L’enseignement de l’Histoire et le doute sont pour moi indissociables. Le doute est même vertueux car il est l’expression de l’esprit critique que nous voulons développer chez nos élèves. Il pose cependant question quand il amène à remettre en cause certains faits historiques. Ce phénomène n’est pas nouveau. Il y a vingt ans déjà, au moment des attentats du 11 septembre 2001, un élève avait parlé de vidéos truquées par les États-Unis pour justifier leur intervention au Moyen-Orient. Aujourd’hui, cette tendance s’amplifie, même si, il faut le préciser, elle ne constitue pas mon quotidien. Elle est certainement liée au média privilégié par les adolescents pour s’informer : les réseaux sociaux.
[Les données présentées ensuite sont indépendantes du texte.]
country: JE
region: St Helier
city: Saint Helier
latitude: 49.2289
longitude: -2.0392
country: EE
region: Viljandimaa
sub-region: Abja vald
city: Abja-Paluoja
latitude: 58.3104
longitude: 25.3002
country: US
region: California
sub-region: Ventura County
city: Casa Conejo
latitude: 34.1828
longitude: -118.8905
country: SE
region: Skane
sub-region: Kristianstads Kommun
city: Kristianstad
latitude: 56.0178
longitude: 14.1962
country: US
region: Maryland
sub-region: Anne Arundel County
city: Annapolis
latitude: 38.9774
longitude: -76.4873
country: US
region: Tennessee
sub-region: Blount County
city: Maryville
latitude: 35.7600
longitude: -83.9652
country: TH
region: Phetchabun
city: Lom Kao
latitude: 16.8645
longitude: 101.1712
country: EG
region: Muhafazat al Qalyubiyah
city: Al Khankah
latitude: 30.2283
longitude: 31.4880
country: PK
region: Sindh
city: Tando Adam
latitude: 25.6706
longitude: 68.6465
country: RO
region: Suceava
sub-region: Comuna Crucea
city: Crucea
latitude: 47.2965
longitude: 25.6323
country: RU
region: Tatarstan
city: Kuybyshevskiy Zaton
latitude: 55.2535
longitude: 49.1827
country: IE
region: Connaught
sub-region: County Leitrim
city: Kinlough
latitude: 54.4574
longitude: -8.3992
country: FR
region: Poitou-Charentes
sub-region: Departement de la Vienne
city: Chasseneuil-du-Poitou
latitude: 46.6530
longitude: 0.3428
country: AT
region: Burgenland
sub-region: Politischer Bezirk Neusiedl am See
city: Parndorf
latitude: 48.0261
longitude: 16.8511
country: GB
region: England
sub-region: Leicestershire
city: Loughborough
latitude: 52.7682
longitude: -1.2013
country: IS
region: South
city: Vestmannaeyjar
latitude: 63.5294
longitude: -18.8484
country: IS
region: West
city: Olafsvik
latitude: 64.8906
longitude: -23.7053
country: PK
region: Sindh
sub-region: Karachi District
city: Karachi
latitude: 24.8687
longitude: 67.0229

En effet, si les réseaux constituent une mine de connaissances, ils sont aussi le lieu de théories complotistes et négationnistes véhiculées par des groupes pour lesquels l’Internet est un véritable canal de propagande.

Décortiquer le processus

Que faire alors quand un élève remet en question une vérité historique ? La première des choses est de ne pas balayer cette affirmation d’un revers de la main. J’aurais pour ma part tendance à répondre « très bien, prouve ce que tu dis ! ». Les arguments sont souvent bien pauvres. Je me saisis alors de l’occasion pour « décortiquer » le processus qui peut amener à croire telle ou telle théorie. Pour illustrer mon propos, je pourrais donner l’exemple suivant : il y a quelques années, alors que nous évoquions la Shoah, un lycéen lançait à la cantonade « j’ai toujours entendu dire que les juifs étaient des traîtres, des lâches ». Une fois passé l’effroi, j’ai recueilli des documents aux archives départementales de Colmar à propos d’un Français de confession juive déporté à Auschwitz. J’ai étudié ces ressources avec mes élèves. Ils ont notamment découvert que cet homme avait été décoré par la Croix de guerre, décoration militaire instituée en 1915 pour récompenser les soldats ayant fait preuve d’une conduite exceptionnelle. La preuve était faite que le postulat de départ était faux. Face à un public scolaire en profonde mutation, les enseignants doivent être outillés pour répondre à ces remises en question. L’éducation aux médias à laquelle ils doivent mener leurs élèves constituera un enjeu majeur de leur enseignement. Plus largement encore, le doute émis par les élèves sur le contenu de nos enseignements nous interroge aussi sur des programmes simplifiés à l’extrême qui ne sont pas toujours le reflet des recherches universitaires et qui sont souvent eurocentrés.